En résumé, on est très loin du tout-au-marché, de l’ultralibéralisme et du turbocapitalisme mangeurs de petits enfants et de chatons mignons.

Dans la liste des économistes chevronnés et fiables, nous rappelons au lecteur que le Gouverneur de la Banque Nationale de Belgique, Pierre Wunsch, dans une récente interview donnée à l’UC Louvain, a souligné l’inquiétante route de la servitude que la Wallonie emprunte avec un ratio dépenses/PIB de l’ordre de 70% selon son estimation tout à fait crédible. Il a d’ailleurs été fustigé par Elio di Rupo et sa clique de mignons au PS pour avoir « dérapé » de la sorte, en vérité pour avoir mis les Wallons face au mur de la réalité. Il n’y a que la vérité qui blesse. Mais chez nos élus de gauche, il est préférable d’enfumer le contribuable, de maquiller les chiffres et de nier la structure ontologique de la réalité. C’est une constante chez eux.

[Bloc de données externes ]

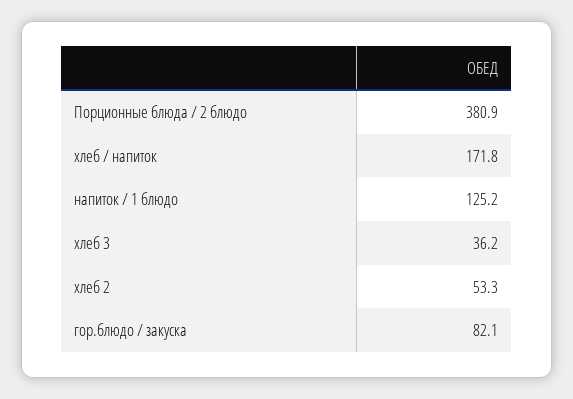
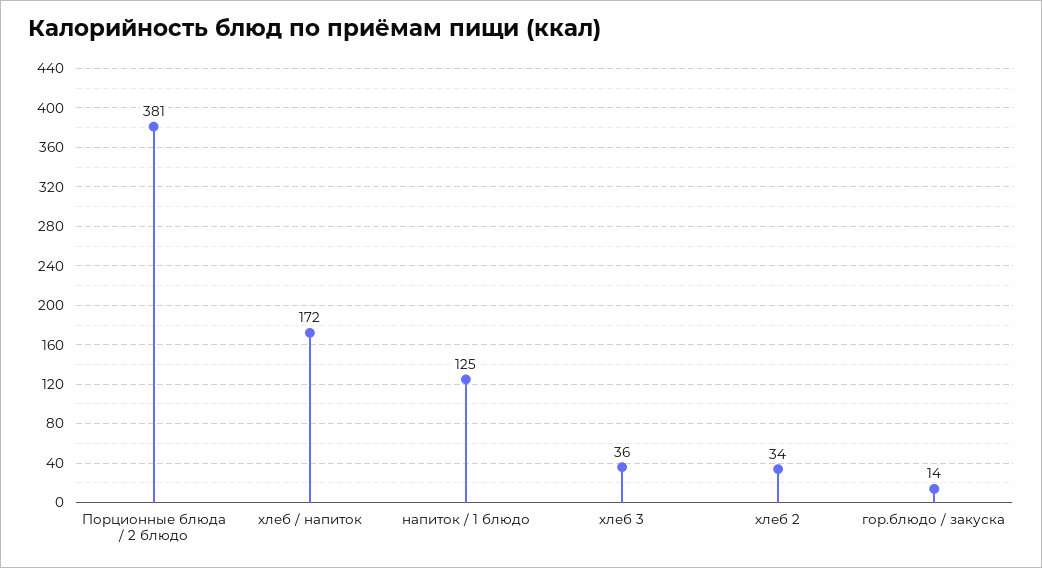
хлеб 2: 53.3 -> 34
гор.блюдо / закуска: 82.1 -> 14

Mais dans l’intervalle, nous avons été frappés de plein fouet par la crise du covid-19 et son confinement subséquent, ce qui a impliqué temporairement une forte baisse de l’activité économique et donc un quasi-assèchement des recettes fiscales, alors que le paiement des salaires de la pléthorique fonction publique wallonne était toujours assumé. Alors, comment s’est passé le conclave budgétaire du week-end dernier ? Le constat est accablant et le trou abyssal: il faut 1,1 milliard en plus. Nos valeureux dirigeants propose donc d’emprunter 1,4 milliards d’euros supplémentaires, toutes choses étant égales par ailleurs, c.à.d. sur base du budget douteux concocté par nos élus et retoqué par la Cour des comptes tel que mentionné plus haut. Mais pourquoi 300 millions en plus ? Parce que cela représente le coût de la dette à l’horizon 2024. On en est au point où il faut emprunter pour rembourser les intérêts. J’espère que le lecteur commence à comprendre l’étendue du problème ou, plus exactement, l’impasse dans laquelle les Wallons se retrouvent.

Il n’est malheureusement pas question de réduire les dépenses et le train de vie somptuaire de nos élus et de leurs administrations. On va donc emprunter sur les marchés financiers et taper au robinet d’autres prêteurs institutionnels tels que le Conseil de l’Europe ou la Banque Européenne d’Investissement. Il est vrai que les conditions d’emprunt sont particulièrement avantageuses en ce moment en raison de la politique monétaire ultra-accommodante de la Banque Centrale Européenne. Mais qu’en est-il de la capacité de remboursement du débiteur wallon avec un niveau de solvabilité aussi lamentable et en l’absence de réformes économiques sérieuses? On peut s’attendre à ce que les prêteurs demandent des garanties, que ce soit via des réformes structurelles ou encore via un nantissement des actifs tels que les livrets d’épargne et la propriété immobilière. La 2ème option est certainement plus facile et plus séduisante, d’autant plus que le slogan populiste « les riches doivent payer » trouvera indubitablement un écho favorable en Wallonie quasi-communiste. A ce niveau de collectivisme, tout est possible.

Mais une chose sûre, c’est que la décennie 2020 qui a commencé sur les chapeaux de roue, se terminera en eau de boudin (ou devant la porte austère du Fonds Monétaire International pour un ultime plan de sauvetage). Quoiqu’il en soit, l’objectivité nous commande la plus grande méfiance, voire le pessimisme. On peut dès lors comprendre que le PS, maintenant acculé, peut envisager de gouverner avec la NVA.